米国での現物ETF成功に続き、日本でも法的基盤が整備されたことで、機関投資家の参入や将来的な申告分離課税(20%)への移行といった投資環境の改善が期待されています。

※Trading Viewより
日本円連動型ステーブルコイン、新たな動きが
物流大手のAZ-COM丸和ホールディングスが、日本円と1対1で連動するデジタル通貨「JPYC(日本円ステーブルコイン)」を、協力企業や個人ドライバーへの委託費支払いに導入することを決定しました。約2300社のパートナー企業を対象に、ブロックチェーン技術を活用することで24時間365日即時の報酬支払いを可能とし、送金コストの削減と資金繰りの改善を目指します。同社はJPYC社への資本出資も視野に入れており、物流現場での実用的な決済基盤の構築を進めています。

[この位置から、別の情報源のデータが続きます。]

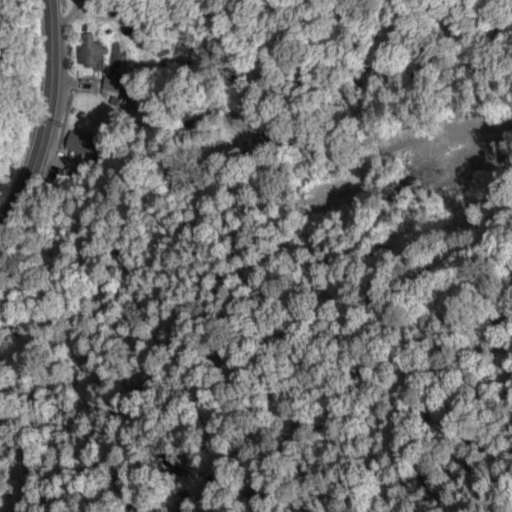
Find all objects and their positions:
building: (91, 52)
road: (31, 82)
building: (81, 143)
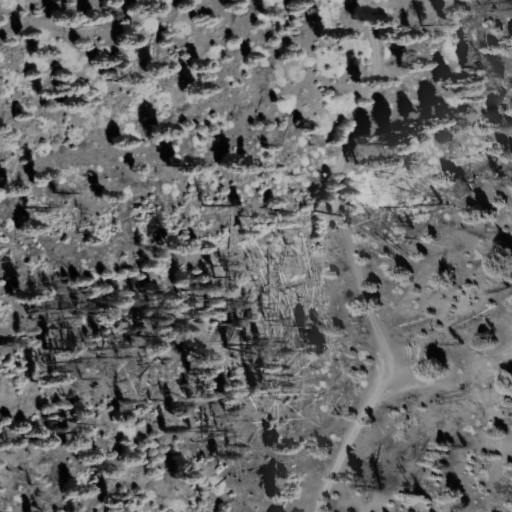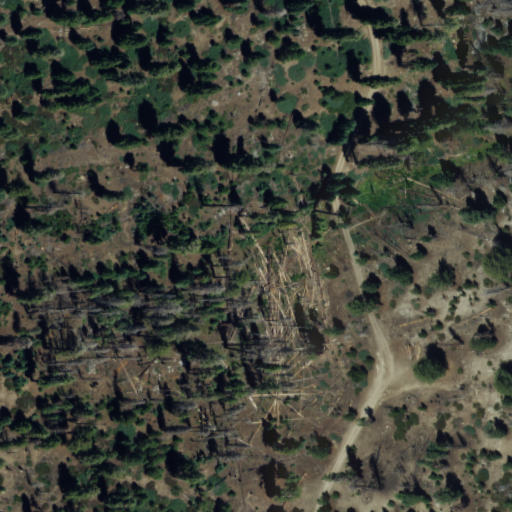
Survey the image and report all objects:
road: (352, 261)
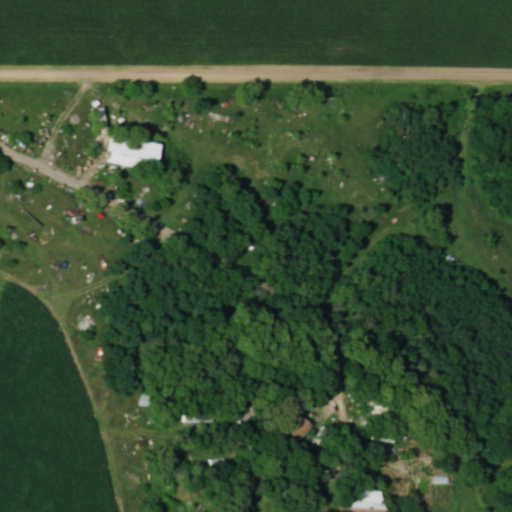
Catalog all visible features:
road: (255, 79)
building: (126, 151)
road: (291, 294)
road: (346, 406)
building: (291, 427)
building: (358, 499)
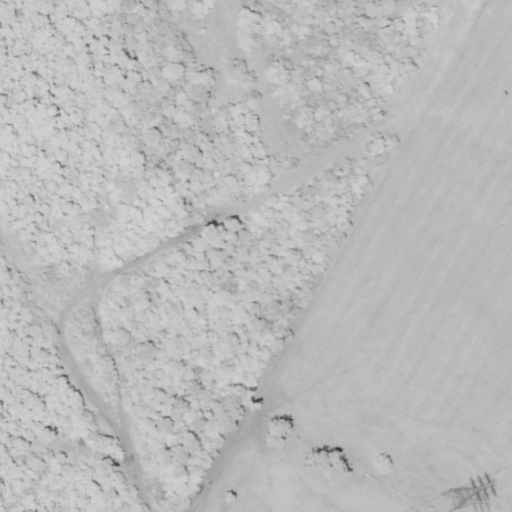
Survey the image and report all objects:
power tower: (444, 504)
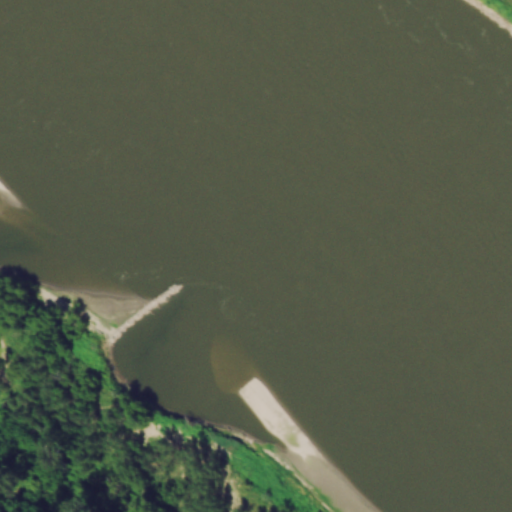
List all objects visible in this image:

企業間の決済にとどまらず、私たちの身近なところにもステーブルコインが広がり始めています。ローソンは8月より、KDDIやHashPortと連携して都内店舗のPOSレジで「JPYC」を用いた店頭決済の実証実験を開始します。コンビニのレジシステムと直接連動させる取り組みは国内初であり、日常的な買い物での実用性を検証する重要なステップとなります。
また、決済大手のネットスターズも店舗向け「Stablecoin Pay」を開始し、JPYCやUSDCなどを既存端末で一括受け入れできる環境を整えました。店舗側は暗号資産を直接管理することなく日本円で売上を受け取れるため、加盟店手数料の削減とあわせて導入障壁が大きく下がります。
物流の現場から街のコンビニまで、ステーブルコインの活用が静かに広がっています。暗号資産というと価格の上下に目が向きがちですが、こうした日常の決済インフラとしての実用化が着実に進んでいることは注目すべき点でしょう。